DATASET EXCERPT >>
════════════════════
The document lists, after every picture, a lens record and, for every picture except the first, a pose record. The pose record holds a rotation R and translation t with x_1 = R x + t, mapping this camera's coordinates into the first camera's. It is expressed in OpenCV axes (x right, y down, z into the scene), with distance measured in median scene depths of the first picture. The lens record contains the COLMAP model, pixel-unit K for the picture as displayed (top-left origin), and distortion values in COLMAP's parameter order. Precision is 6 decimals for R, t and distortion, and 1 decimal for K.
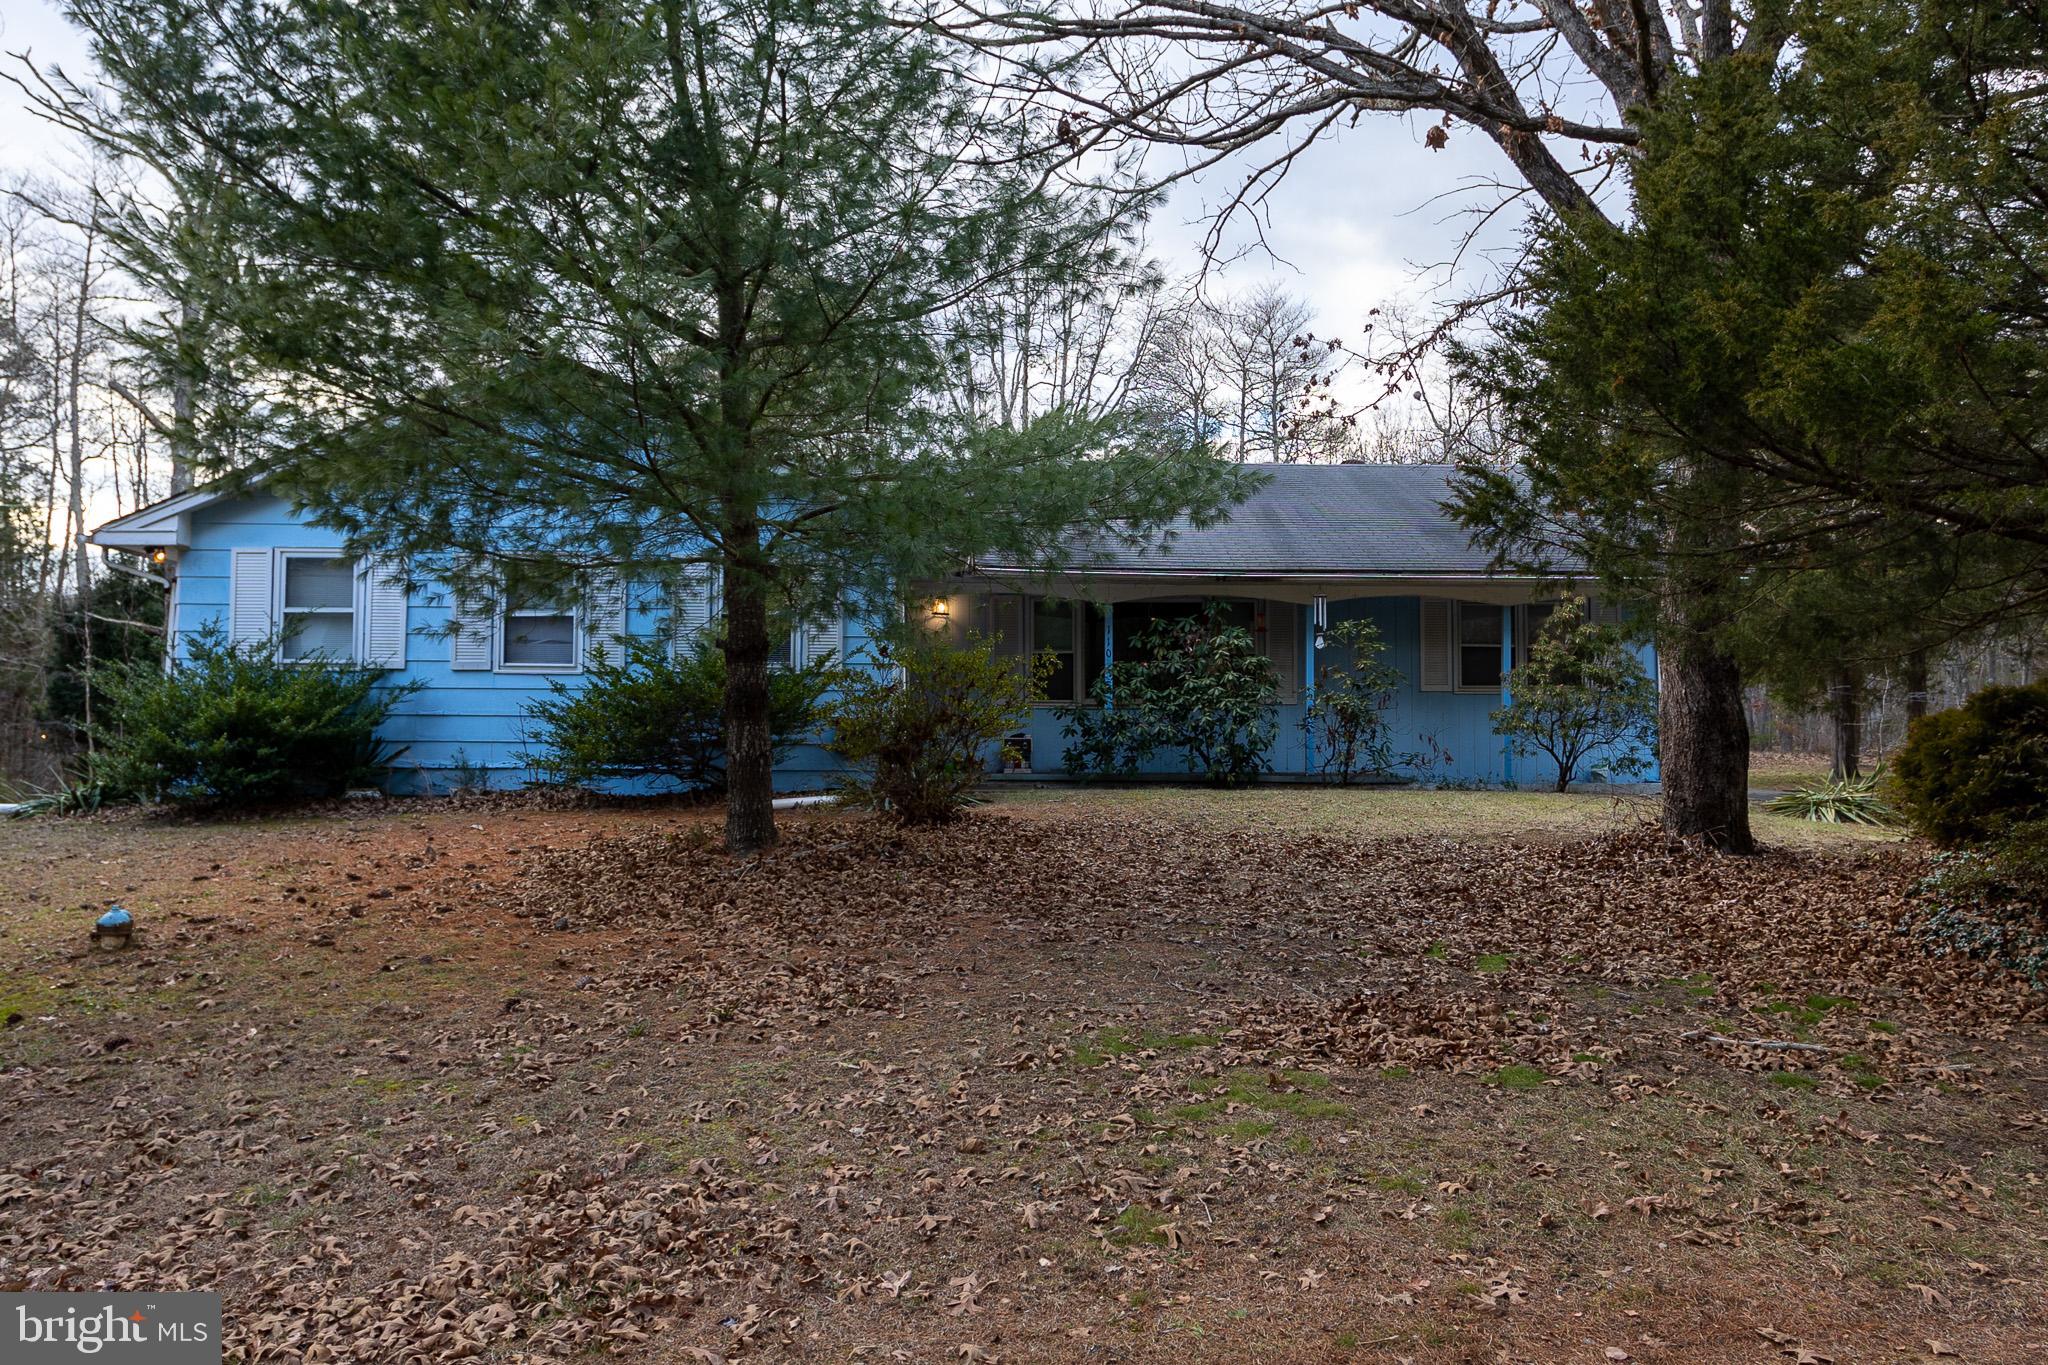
lens RADIAL K [[1589.2, 0, 1024.0], [0, 1589.2, 682.5], [0, 0, 1]] dist [-0.036680, 0.078149]
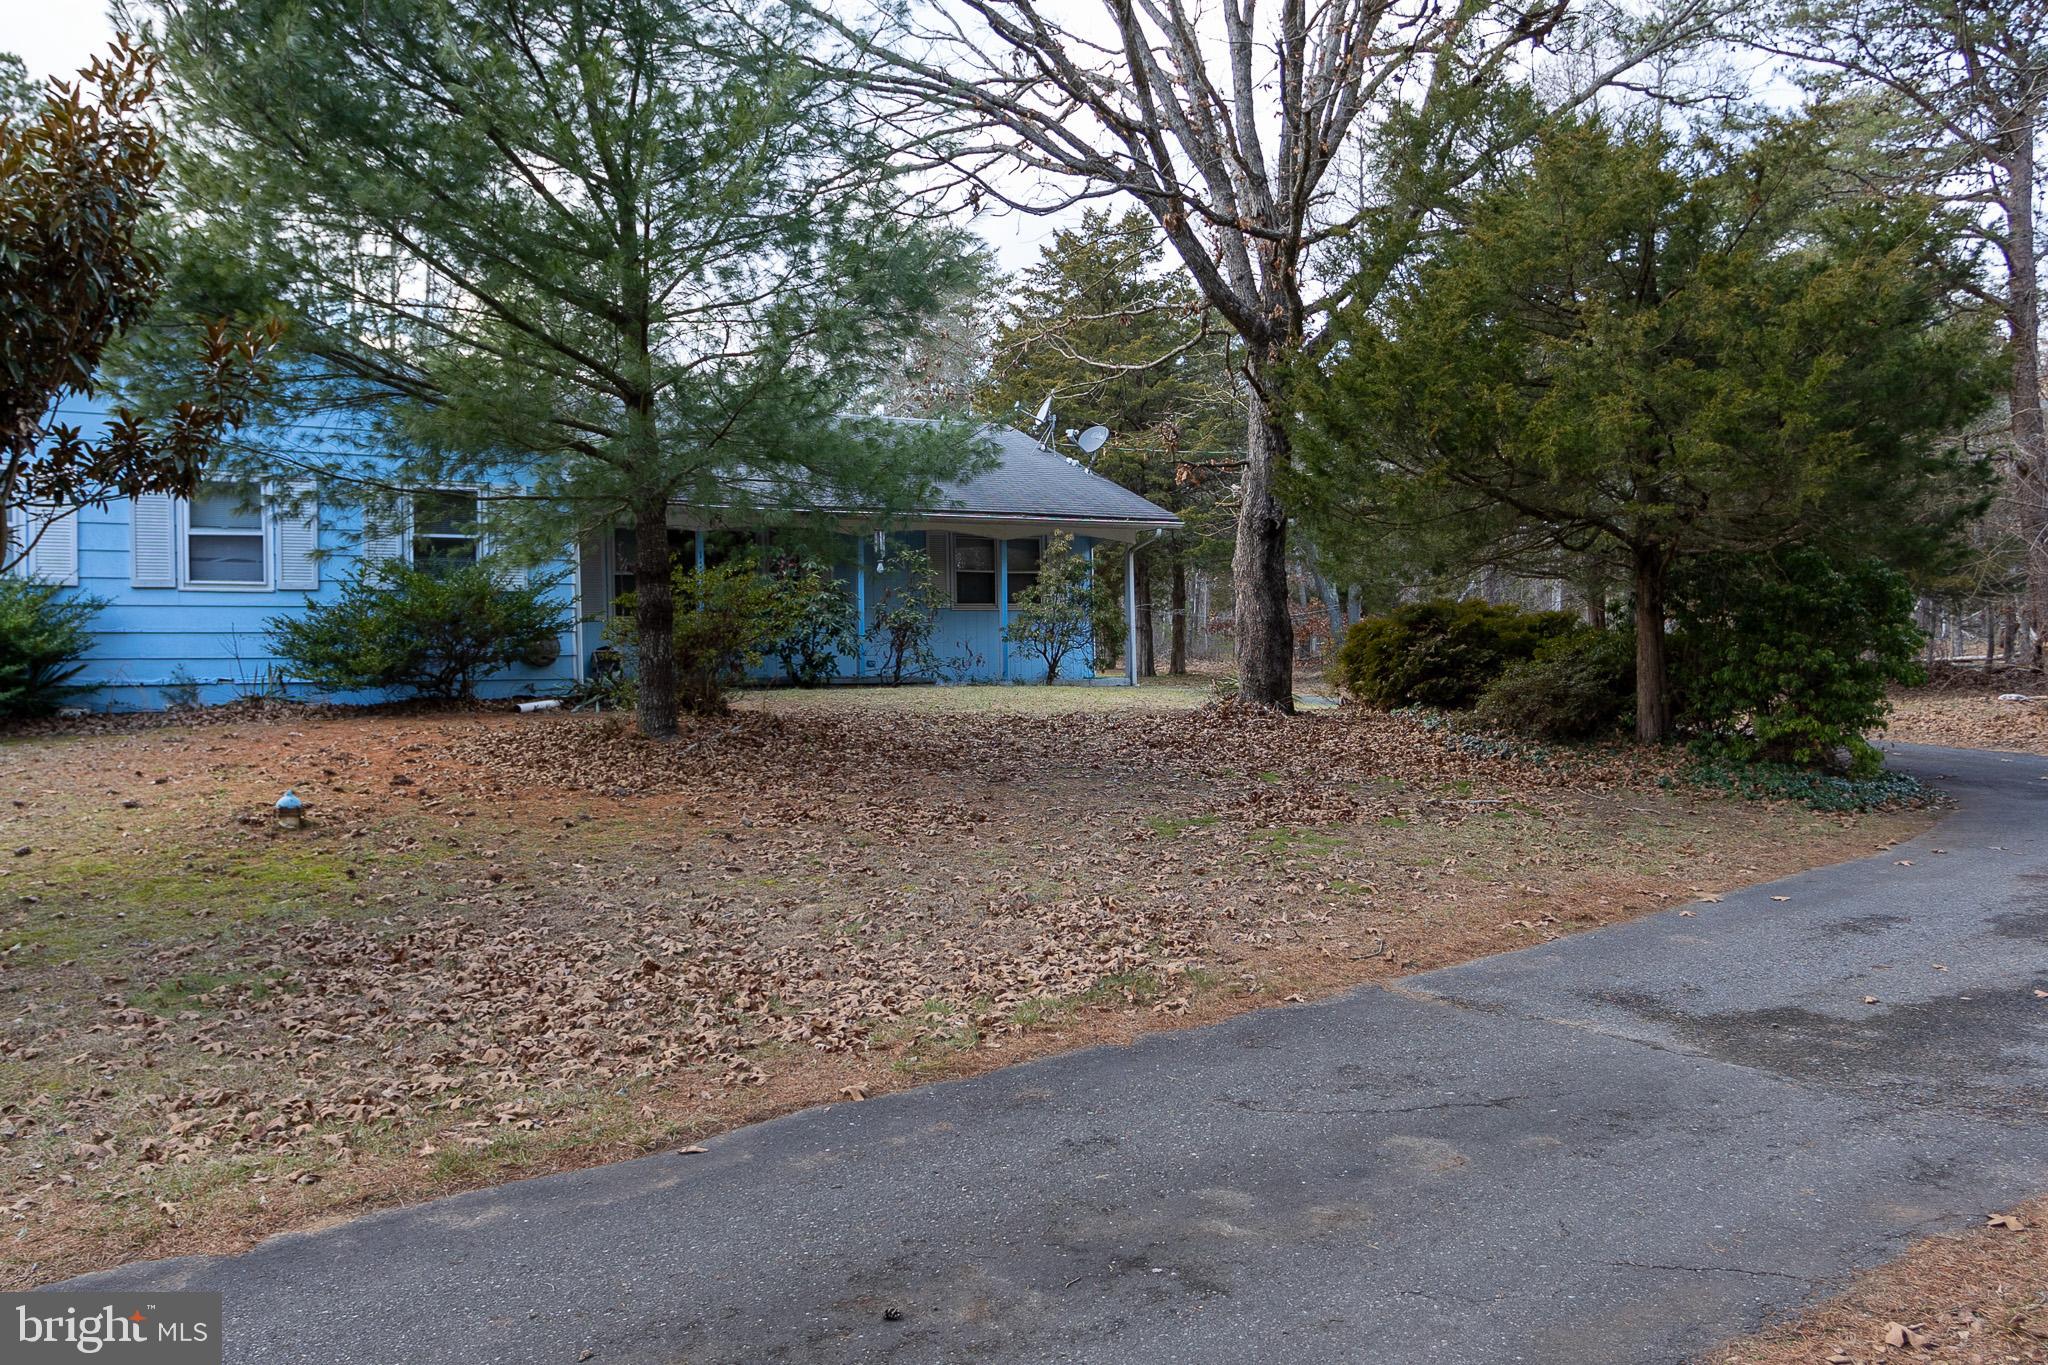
lens RADIAL K [[1589.2, 0, 1024.0], [0, 1589.2, 682.5], [0, 0, 1]] dist [-0.036680, 0.078149]
pose [[0.882258, -0.023234, 0.470193, -0.346899], [-0.000957, 0.998691, 0.051146, 0.000430], [-0.470765, -0.045574, 0.881081, -0.149866]]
════════════════════
WHAT NEEDS TO BE DONE >> Format all of the data above as a two-column CSV with the columns "prompt_text" and "answer_text". Give one row for each block: put its text and its answer each in a single quoted field, replace line breaks with spaces, and leave out the pictures.

SOLUTION TO THIS PROBLEM >>
prompt_text,answer_text
"The document lists, after every picture, a lens record and, for every picture except the first, a pose record. The pose record holds a rotation R and translation t with x_1 = R x + t, mapping this camera's coordinates into the first camera's. It is expressed in OpenCV axes (x right, y down, z into the scene), with distance measured in median scene depths of the first picture. The lens record contains the COLMAP model, pixel-unit K for the picture as displayed (top-left origin), and distortion values in COLMAP's parameter order. Precision is 6 decimals for R, t and distortion, and 1 decimal for K.","lens RADIAL K [[1589.2, 0, 1024.0], [0, 1589.2, 682.5], [0, 0, 1]] dist [-0.036680, 0.078149] lens RADIAL K [[1589.2, 0, 1024.0], [0, 1589.2, 682.5], [0, 0, 1]] dist [-0.036680, 0.078149] pose [[0.882258, -0.023234, 0.470193, -0.346899], [-0.000957, 0.998691, 0.051146, 0.000430], [-0.470765, -0.045574, 0.881081, -0.149866]]"